Skeptics might be reluctant to invest time on something they aren't sure about, and maybe you aren't comfortable with the idea of sitting in the lotus position and getting in touch with yourself. The good news is there are plenty of free resources to help you get started and you can practice mindfulness meditation in whatever position is comfortable for you in just few minutes a day.
As this short video on the basics of meditation from Happifyhealth.com says, meditation is simple, secular, scientifically validated exercise for your brain. Another short YouTube video from Happify explains why mindfulness is a powerful tool for your well-being.
If meditation isn't for you, there are other options to reduce stress and build resiliency. A Minnesota community that lost two physicians in a short time period -- including one to suicide -- started a Bounce Back campaign that aims to improve physician and public health by making the community a happier place. The initiative encourages people of all ages to perform random acts of kindness.

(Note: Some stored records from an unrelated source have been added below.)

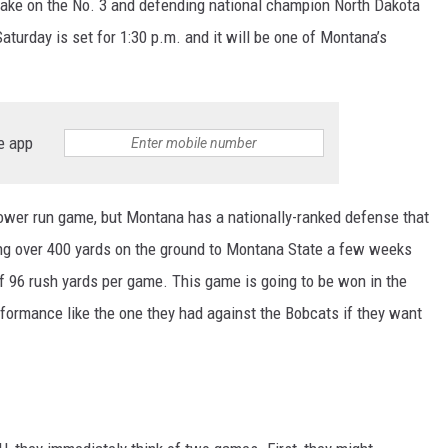
o take on the No. 3 and defending national champion North Dakota
turday is set for 1:30 p.m. and it will be one of Montana’s
e app
ower run game, but Montana has a nationally-ranked defense that
ing over 400 yards on the ground to Montana State a few weeks
 96 rush yards per game. This game is going to be won in the
formance like the one they had against the Bobcats if they want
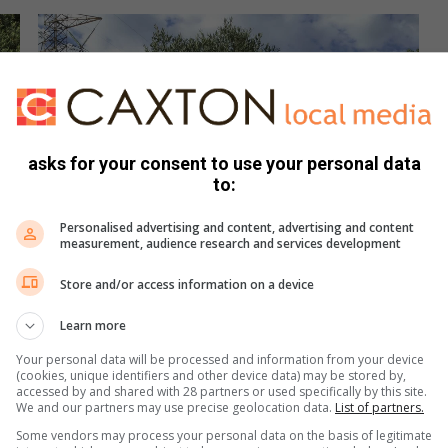
asks for your consent to use your personal data
to:
Personalised advertising and content, advertising and content
measurement, audience research and services development
Store and/or access information on a device
Learn more
Your personal data will be processed and information from your device
(cookies, unique identifiers and other device data) may be stored by,
accessed by and shared with 28 partners or used specifically by this site.
We and our partners may use precise geolocation data.
List of partners.
Some vendors may process your personal data on the basis of legitimate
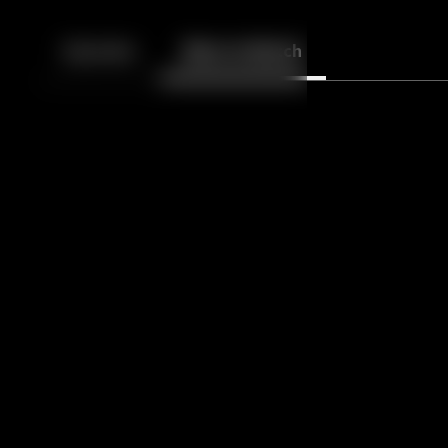
Back
10
10
Episodes
More to Watch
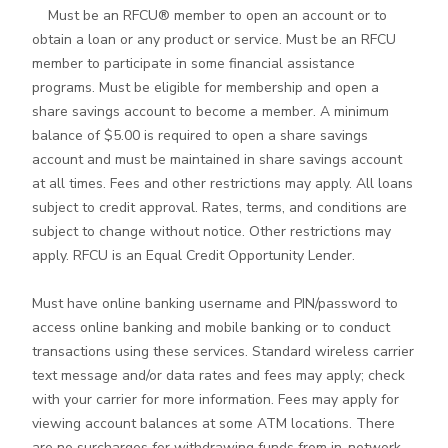
Must be an RFCU® member to open an account or to
obtain a loan or any product or service. Must be an RFCU
member to participate in some financial assistance
programs. Must be eligible for membership and open a
share savings account to become a member. A minimum
balance of $5.00 is required to open a share savings
account and must be maintained in share savings account
at all times. Fees and other restrictions may apply. All loans
subject to credit approval. Rates, terms, and conditions are
subject to change without notice. Other restrictions may
apply. RFCU is an Equal Credit Opportunity Lender.
Must have online banking username and PIN/password to
access online banking and mobile banking or to conduct
transactions using these services. Standard wireless carrier
text message and/or data rates and fees may apply; check
with your carrier for more information. Fees may apply for
viewing account balances at some ATM locations. There
are no surcharges for withdrawing funds from in-network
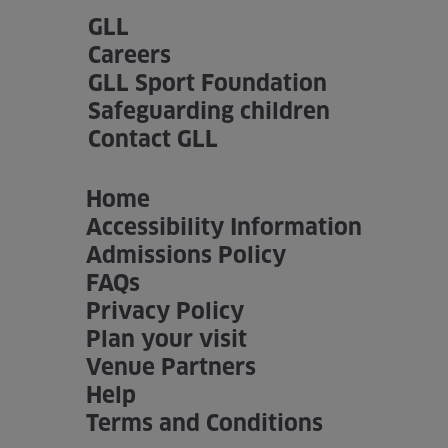
GLL
Careers
GLL Sport Foundation
Safeguarding children
Contact GLL
Home
Accessibility Information
Admissions Policy
FAQs
Privacy Policy
Plan your visit
Venue Partners
Help
Terms and Conditions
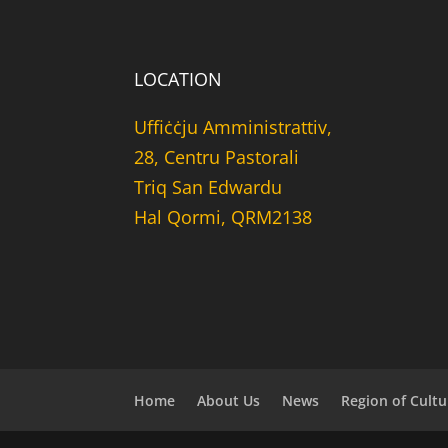
LOCATION
Uffiċċju Amministrattiv,
28, Centru Pastorali
Triq San Edwardu
Hal Qormi, QRM2138
Home
About Us
News
Region of Cultu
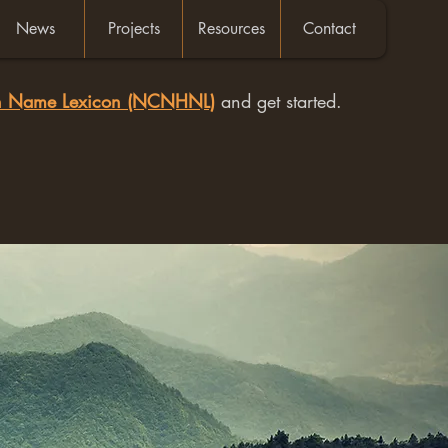
News
Projects
Resources
Contact
an Name Lexicon (NCNHNL)
and get started.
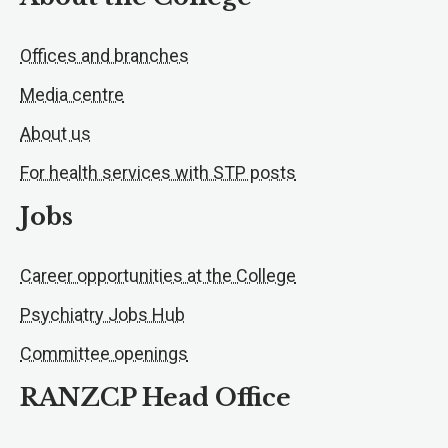
Offices and branches
Media centre
About us
For health services with STP posts
Jobs
Career opportunities at the College
Psychiatry Jobs Hub
Committee openings
RANZCP Head Office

Family Practice Management recently published a three-part series by family physician and burnout expert Dike Drummond, M.D., that covers recognizing symptoms and causes of stress, reducing stress and work-life balance. All three articles are eligible for AAFP Prescribed CME credit for one year from the date of publication.
I appreciate that none of these tools is going to improve reimbursement, make payers more reasonable about prior authorizations or improve the interoperability of our electronic health records systems. However, these tools can help us be the best we can be in our "inner space" while we struggle to eliminate the challenges and burdens that occupy the "outer space" of our practice of medicine. After all, if we can't take care of ourselves, we won't have anything left to care for others.
Lynne Lillie, M.D., is a member of the AAFP Board of Directors.